For years, we’ve been told to be polite when interacting with technology – say “please” and “thank you.” But new research suggests this approach may actually hinder performance in large language models (LLMs).

A study presented at NeurIPS 2025 found that the tone used in prompts can measurably affect accuracy, with counterintuitive results: more polite requests often yielded worse outcomes.

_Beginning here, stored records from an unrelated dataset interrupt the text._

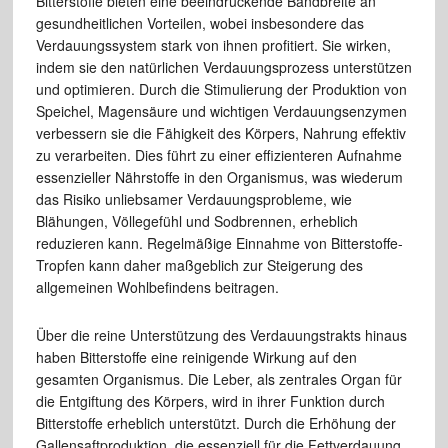
Bitterstoffe bieten eine beeindruckende Bandbreite an
gesundheitlichen Vorteilen, wobei insbesondere das
Verdauungssystem stark von ihnen profitiert. Sie wirken,
indem sie den natürlichen Verdauungsprozess unterstützen
und optimieren. Durch die Stimulierung der Produktion von
Speichel, Magensäure und wichtigen Verdauungsenzymen
verbessern sie die Fähigkeit des Körpers, Nahrung effektiv
zu verarbeiten. Dies führt zu einer effizienteren Aufnahme
essenzieller Nährstoffe in den Organismus, was wiederum
das Risiko unliebsamer Verdauungsprobleme, wie
Blähungen, Völlegefühl und Sodbrennen, erheblich
reduzieren kann. Regelmäßige Einnahme von Bitterstoffe-
Tropfen kann daher maßgeblich zur Steigerung des
allgemeinen Wohlbefindens beitragen.
Über die reine Unterstützung des Verdauungstrakts hinaus
haben Bitterstoffe eine reinigende Wirkung auf den
gesamten Organismus. Die Leber, als zentrales Organ für
die Entgiftung des Körpers, wird in ihrer Funktion durch
Bitterstoffe erheblich unterstützt. Durch die Erhöhung der
Gallensaftproduktion, die essenziell für die Fettverdauung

The researchers tested ChatGPT-4o’s response to identical multiple-choice questions framed with varying tones – from very polite to very rude. They discovered:

Very polite prompts: 80.8% accuracy
Neutral prompts: Outperformed polite ones
Rude/direct prompts: Consistently better, reaching 84.8%

These findings challenge our social instincts and suggest that directness may be more effective than courtesy when interacting with AI.

Why Does Tone Matter?

The study proposes several explanations:

Directness as a proxy: Rude prompts tend to be more imperative, cutting through hedging language to get straight to the task
Token efficiency: Polite phrases add unnecessary tokens that can dilute instructions
Alignment with training data: Shorter, sharper prompts may resemble patterns models have already learned

This isn’t to suggest we should be intentionally rude to AI; rather, it highlights that our social communication norms don’t always translate effectively to non-human systems.

Broader Implications

The research aligns with a growing body of work on “social prompting” – how LLMs respond to emotional cues and persuasive language. A recent study showed these models are susceptible to flattery, false authority, and even gaslighting, sometimes prioritizing social harmony over factual accuracy.

As AI becomes more integrated into our workflows, understanding how tone affects performance is crucial for maximizing its utility while mitigating potential risks.